Nel 1997 vengono espiantati vari appezzamenti di vigneto sparsi per i poderi della fattoria e, nel 1998, dopo attente valutazioni pedo-climatiche vengono individuati e preparati i terreni per l’impianto dei nuovi vigneti. La proprietà sceglie di impiantare vitigni autoctoni come il Sangiovese e vitigni come il Merlot ed il Cabernet Sauvignon che nelle zone limitrofe si sono espressi in modo eccezionale dando vini di altissimo livello.
Fin dall’inizio l’idea era di non farsi influenzare dai gusti del mercato ma di puntare su vitigni che esprimessero in modo autentico ed originale un territorio ancora poco conosciuto; sono pertanto stati scelti il Sangiovese - difficile da gestire ma sempre generoso nel dare emozioni legate ai nostri territori - il Merlot ed il Cabernet Sauvignon che si esprimono a grandi livelli nel clima caldo e soleggiato della Maremma. Nell’inverno del 1999 inizia la messa a dimora dei vigneti, affidata al giovane direttore aziendale Massimo Piccini nato al Castello Ginori di Querceto e quindi profondo conoscitore dei terreni della fattoria.

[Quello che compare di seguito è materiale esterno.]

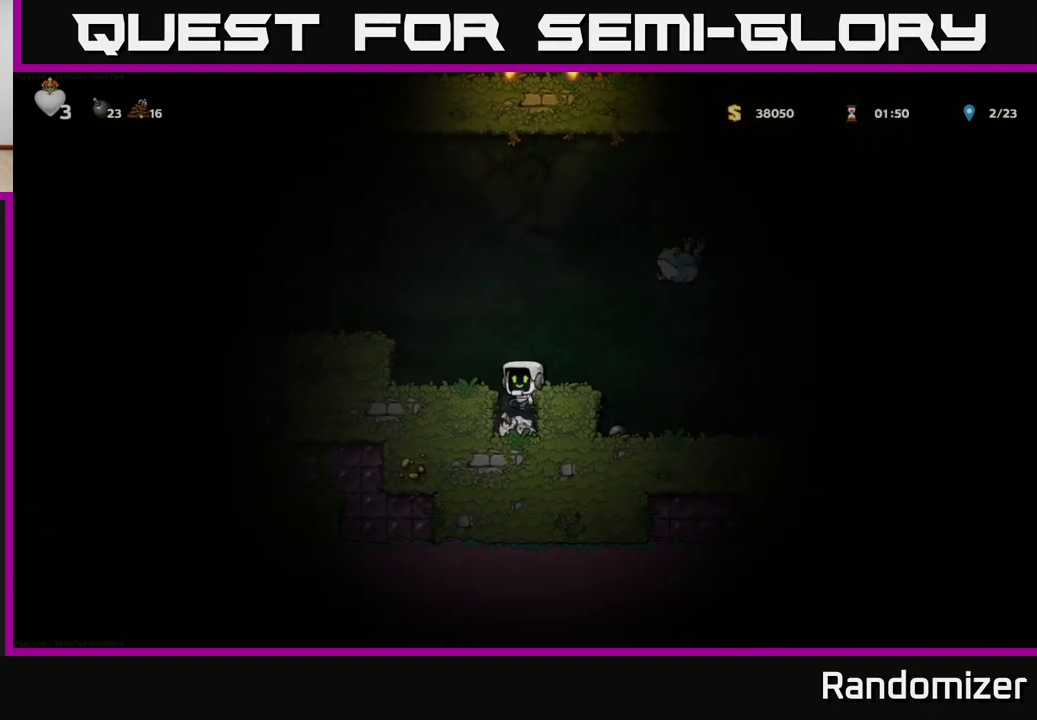
{"buttons": [], "left_stick": "left", "right_stick": "center", "events": [[67, "A", "up"], [300, "A", "down"], [483, "A", "up"]]}
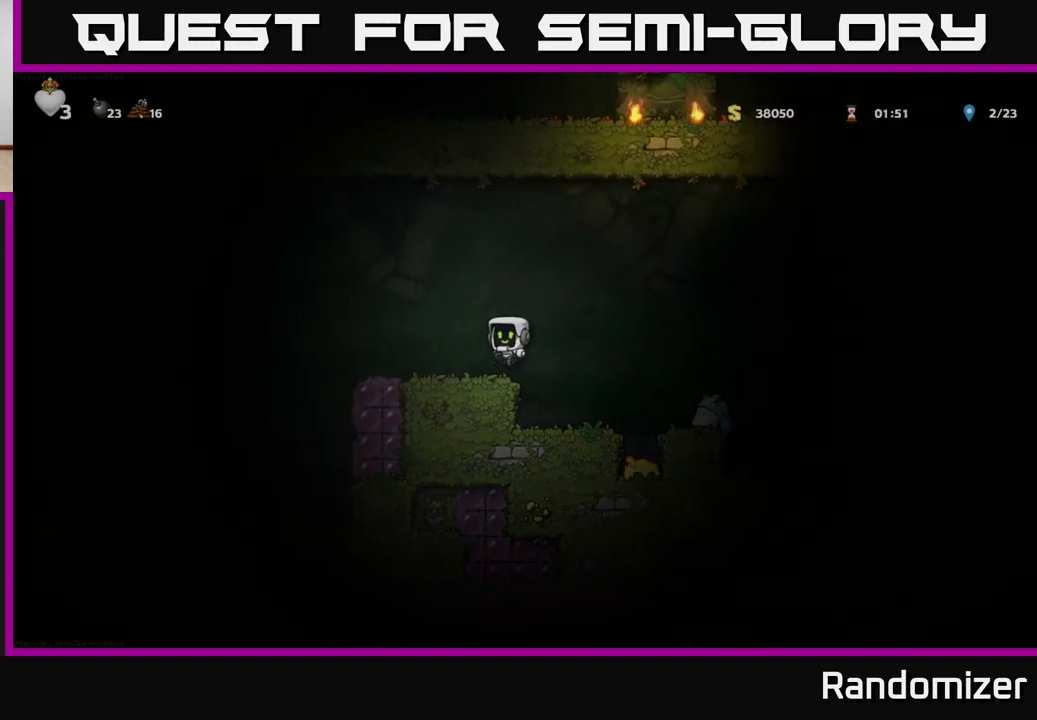
{"buttons": [], "left_stick": "center", "right_stick": "center", "events": [[167, "left_stick", "right"], [250, "left_stick", "center"]]}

Con l’avvicinarsi dell’entrata in produzione dei vigneti, si decide di abbandonare la vecchia cantina e di dotarsi di una più moderna unità produttiva; vengono, quindi, individuati spazi all’interno del Castello che garantiscano allo stesso tempo funzionalità e calda atmosfera alla futura cantina. Il 2007 si apre con importanti cambiamenti nell’organigramma dell’azienda: come consulente enologico esterno viene assunto il dott. Stefano Chioccioli, enologo di fama internazionale, che verrà affiancato dall’enologo aziendale Alessandro Biancolin il quale proviene da esperienze in importanti aziende italiane ed estere.